*Work required*
Each line from the one that contains "List each element's" through the last line of the listing below is to be returned exactly as it stands, and nothing else.

*Available data*
————

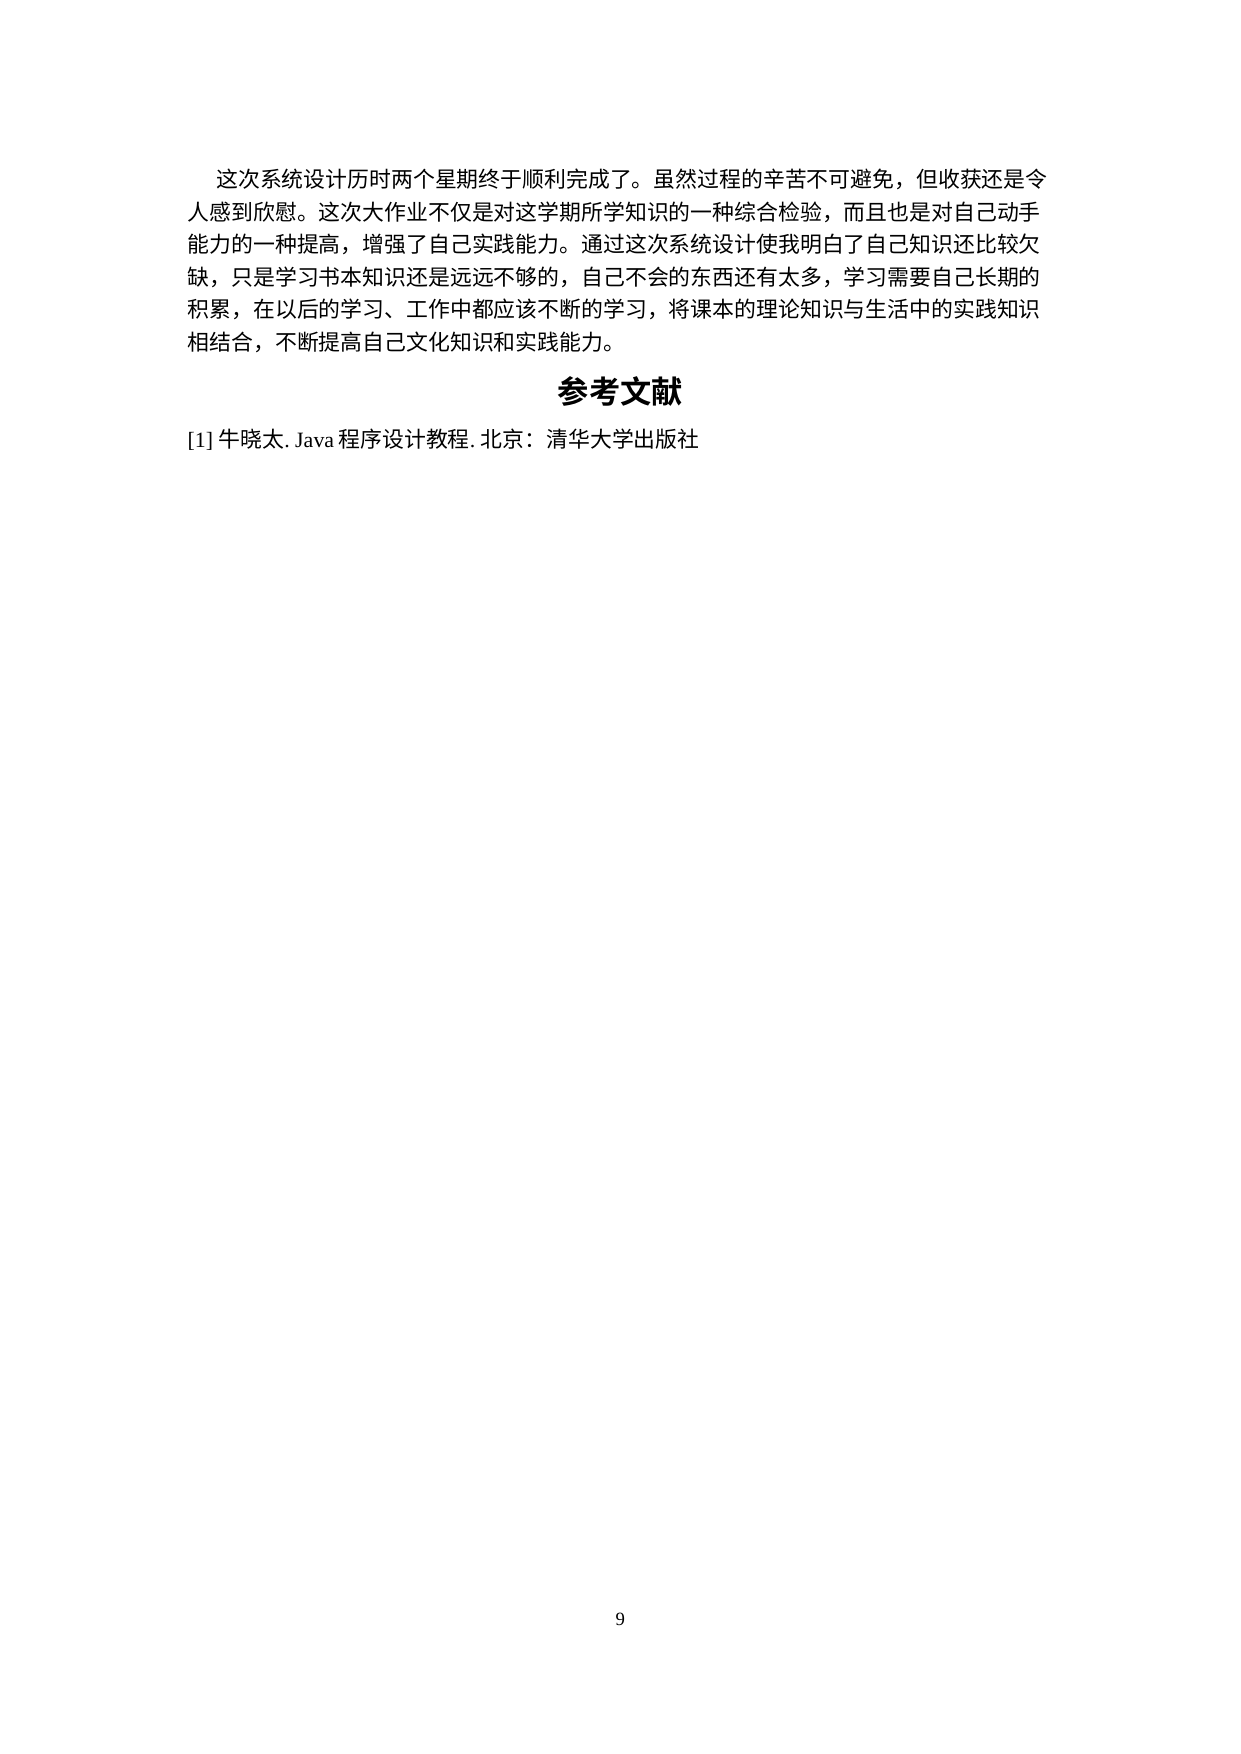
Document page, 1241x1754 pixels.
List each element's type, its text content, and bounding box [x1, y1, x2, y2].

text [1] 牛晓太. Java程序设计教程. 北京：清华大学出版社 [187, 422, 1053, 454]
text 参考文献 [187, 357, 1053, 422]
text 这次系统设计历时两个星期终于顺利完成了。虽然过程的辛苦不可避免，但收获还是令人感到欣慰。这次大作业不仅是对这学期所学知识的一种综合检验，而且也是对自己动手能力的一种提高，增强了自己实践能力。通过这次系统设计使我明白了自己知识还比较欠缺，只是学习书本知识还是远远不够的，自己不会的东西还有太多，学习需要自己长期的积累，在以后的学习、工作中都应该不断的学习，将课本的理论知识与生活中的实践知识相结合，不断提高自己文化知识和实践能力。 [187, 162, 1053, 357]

————

*Answer to this task*
List each element's type, its text content, and bounding box [x1, y1, x2, y2].

text [1] 牛晓太. Java程序设计教程. 北京：清华大学出版社 [187, 422, 1053, 454]
text 参考文献 [187, 357, 1053, 422]
text 这次系统设计历时两个星期终于顺利完成了。虽然过程的辛苦不可避免，但收获还是令人感到欣慰。这次大作业不仅是对这学期所学知识的一种综合检验，而且也是对自己动手能力的一种提高，增强了自己实践能力。通过这次系统设计使我明白了自己知识还比较欠缺，只是学习书本知识还是远远不够的，自己不会的东西还有太多，学习需要自己长期的积累，在以后的学习、工作中都应该不断的学习，将课本的理论知识与生活中的实践知识相结合，不断提高自己文化知识和实践能力。 [187, 162, 1053, 357]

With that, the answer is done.